Finding missing items requires strong forms of randomness
Amit Chakrabarti, Manuel Stoeckl
TL;DR
The paper reveals fundamental separations in space complexity for adversarially robust streaming on the MissingItemFinding problem, depending on how randomness is accessed. It delivers an upper bound for random-tape algorithms via a multi-level randomized tree and strong lower bounds that separate random-seed, random-tape, and random-oracle models, including a PD-based RS lower bound and a PD-to-RS transfer. The results show exponential gaps between random-seed and random-tape models and demonstrate that sampling-based approaches can outperform sketching in adversarial settings. The work advances understanding of how randomness usage constraints affect sublinear-space streaming algorithms under adaptive adversaries, with implications for the design of space-efficient robust architectures.
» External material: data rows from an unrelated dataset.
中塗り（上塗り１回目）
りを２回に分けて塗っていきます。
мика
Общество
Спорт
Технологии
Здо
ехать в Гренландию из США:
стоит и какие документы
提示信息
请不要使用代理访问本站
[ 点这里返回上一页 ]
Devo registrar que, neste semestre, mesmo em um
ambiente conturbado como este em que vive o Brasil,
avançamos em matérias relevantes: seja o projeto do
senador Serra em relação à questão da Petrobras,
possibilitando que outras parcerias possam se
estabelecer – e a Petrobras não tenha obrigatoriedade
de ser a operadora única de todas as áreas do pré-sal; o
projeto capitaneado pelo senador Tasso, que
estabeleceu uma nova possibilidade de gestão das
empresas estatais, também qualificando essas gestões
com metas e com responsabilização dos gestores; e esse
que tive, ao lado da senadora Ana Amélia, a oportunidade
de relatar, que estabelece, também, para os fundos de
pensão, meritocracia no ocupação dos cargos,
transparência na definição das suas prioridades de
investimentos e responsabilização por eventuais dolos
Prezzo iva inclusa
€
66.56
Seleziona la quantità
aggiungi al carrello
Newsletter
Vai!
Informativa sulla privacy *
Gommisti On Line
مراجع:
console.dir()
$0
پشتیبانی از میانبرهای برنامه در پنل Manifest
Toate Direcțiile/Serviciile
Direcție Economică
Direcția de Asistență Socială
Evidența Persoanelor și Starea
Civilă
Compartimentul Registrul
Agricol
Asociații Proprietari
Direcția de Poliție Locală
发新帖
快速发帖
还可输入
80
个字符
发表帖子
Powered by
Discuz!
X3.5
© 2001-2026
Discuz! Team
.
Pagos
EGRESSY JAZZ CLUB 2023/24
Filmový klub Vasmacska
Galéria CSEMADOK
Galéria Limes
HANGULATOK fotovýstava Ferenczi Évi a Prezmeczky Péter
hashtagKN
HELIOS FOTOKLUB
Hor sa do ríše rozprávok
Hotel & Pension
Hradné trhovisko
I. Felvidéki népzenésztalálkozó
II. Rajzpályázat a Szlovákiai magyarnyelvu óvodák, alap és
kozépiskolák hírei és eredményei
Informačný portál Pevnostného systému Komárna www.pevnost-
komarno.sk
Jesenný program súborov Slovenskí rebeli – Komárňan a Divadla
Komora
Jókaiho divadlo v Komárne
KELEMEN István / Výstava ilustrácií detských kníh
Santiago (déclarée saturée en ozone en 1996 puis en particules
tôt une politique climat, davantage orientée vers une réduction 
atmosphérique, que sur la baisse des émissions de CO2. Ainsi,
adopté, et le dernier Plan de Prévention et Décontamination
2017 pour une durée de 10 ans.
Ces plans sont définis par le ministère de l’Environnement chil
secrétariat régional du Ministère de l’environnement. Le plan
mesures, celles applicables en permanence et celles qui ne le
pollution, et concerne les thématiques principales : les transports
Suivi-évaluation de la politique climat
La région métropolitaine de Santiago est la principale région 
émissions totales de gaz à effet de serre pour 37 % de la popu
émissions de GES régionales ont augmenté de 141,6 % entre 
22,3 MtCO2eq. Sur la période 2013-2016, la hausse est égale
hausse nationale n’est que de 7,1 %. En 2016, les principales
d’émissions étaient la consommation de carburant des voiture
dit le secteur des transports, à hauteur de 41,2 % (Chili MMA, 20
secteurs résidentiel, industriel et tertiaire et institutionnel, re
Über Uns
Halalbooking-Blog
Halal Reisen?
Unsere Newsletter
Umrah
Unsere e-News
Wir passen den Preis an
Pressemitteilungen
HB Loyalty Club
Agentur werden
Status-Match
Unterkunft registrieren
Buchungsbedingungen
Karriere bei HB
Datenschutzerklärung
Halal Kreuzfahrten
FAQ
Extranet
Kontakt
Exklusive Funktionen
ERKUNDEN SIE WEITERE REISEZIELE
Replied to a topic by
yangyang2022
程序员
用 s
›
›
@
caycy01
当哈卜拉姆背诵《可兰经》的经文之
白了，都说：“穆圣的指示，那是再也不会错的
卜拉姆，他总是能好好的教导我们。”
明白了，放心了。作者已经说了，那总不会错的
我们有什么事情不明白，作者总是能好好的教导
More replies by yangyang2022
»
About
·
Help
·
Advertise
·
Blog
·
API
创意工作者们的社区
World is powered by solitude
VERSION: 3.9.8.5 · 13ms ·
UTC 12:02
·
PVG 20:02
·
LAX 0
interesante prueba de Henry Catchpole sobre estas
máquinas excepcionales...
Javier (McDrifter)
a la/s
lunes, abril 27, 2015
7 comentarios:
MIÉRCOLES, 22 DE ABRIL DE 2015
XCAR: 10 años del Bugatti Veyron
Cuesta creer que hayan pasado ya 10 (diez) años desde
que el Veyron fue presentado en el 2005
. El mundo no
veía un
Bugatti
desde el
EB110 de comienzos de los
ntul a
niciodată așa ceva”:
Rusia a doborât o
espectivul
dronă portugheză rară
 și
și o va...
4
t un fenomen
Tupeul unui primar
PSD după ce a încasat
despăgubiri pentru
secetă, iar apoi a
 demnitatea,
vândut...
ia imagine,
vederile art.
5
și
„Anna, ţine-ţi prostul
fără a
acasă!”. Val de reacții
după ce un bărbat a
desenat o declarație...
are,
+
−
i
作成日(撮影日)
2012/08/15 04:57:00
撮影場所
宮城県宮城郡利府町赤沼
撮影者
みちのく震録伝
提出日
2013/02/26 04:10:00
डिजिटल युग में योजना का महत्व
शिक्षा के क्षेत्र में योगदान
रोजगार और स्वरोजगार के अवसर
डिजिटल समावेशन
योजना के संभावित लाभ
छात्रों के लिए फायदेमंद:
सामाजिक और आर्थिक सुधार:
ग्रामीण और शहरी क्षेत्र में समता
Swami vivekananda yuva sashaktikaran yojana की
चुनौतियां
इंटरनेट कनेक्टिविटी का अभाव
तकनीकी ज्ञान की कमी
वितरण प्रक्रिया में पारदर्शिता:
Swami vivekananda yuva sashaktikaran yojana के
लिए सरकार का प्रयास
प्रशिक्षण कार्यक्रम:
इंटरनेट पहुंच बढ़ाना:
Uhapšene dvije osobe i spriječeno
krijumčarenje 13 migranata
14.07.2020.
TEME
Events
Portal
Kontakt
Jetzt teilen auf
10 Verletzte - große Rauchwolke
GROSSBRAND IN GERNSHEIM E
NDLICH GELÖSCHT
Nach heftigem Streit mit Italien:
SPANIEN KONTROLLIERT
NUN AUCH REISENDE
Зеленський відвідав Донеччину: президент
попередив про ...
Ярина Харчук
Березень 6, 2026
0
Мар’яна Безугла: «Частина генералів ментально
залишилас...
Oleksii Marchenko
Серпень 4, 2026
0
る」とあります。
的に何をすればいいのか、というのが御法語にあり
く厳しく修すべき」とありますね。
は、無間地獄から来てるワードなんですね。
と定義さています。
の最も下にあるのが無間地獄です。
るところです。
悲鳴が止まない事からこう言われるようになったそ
The findings underscore that oracle-like randomness can dramatically reduce space in some models, but not in others, highlighting nuanced trade-offs for real-world streaming systems.
Abstract
Adversarially robust streaming algorithms are required to process a stream of elements and produce correct outputs, even when each stream element can be chosen as a function of earlier algorithm outputs. As with classic streaming algorithms, which must only be correct for the worst-case fixed stream, adversarially robust algorithms with access to randomness can use significantly less space than deterministic algorithms. We prove that for the Missing Item Finding problem in streaming, the space complexity also significantly depends on how adversarially robust algorithms are permitted to use randomness. (In contrast, the space complexity of classic streaming algorithms does not depend as strongly on the way randomness is used.) For Missing Item Finding on streams of length $\ell$ with elements in $\{1,\ldots,n\}$, and $\le 1/\text{poly}(\ell)$ error, we show that when $\ell = O(2^{\sqrt{\log n}})$, "random seed" adversarially robust algorithms, which only use randomness at initialization, require $\ell^{Ω(1)}$ bits of space, while "random tape" adversarially robust algorithms, which may make random decisions at any time, may use $O(\text{polylog}(\ell))$ space. When $\ell$ is between $n^{Ω(1)}$ and $O(\sqrt{n})$, "random tape" adversarially robust algorithms need $\ell^{Ω(1)}$ space, while "random oracle" adversarially robust algorithms, which can read from a long random string for free, may use $O(\text{polylog}(\ell))$ space. The space lower bound for the "random seed" case follows, by a reduction given in prior work, from a lower bound for pseudo-deterministic streaming algorithms given in this paper.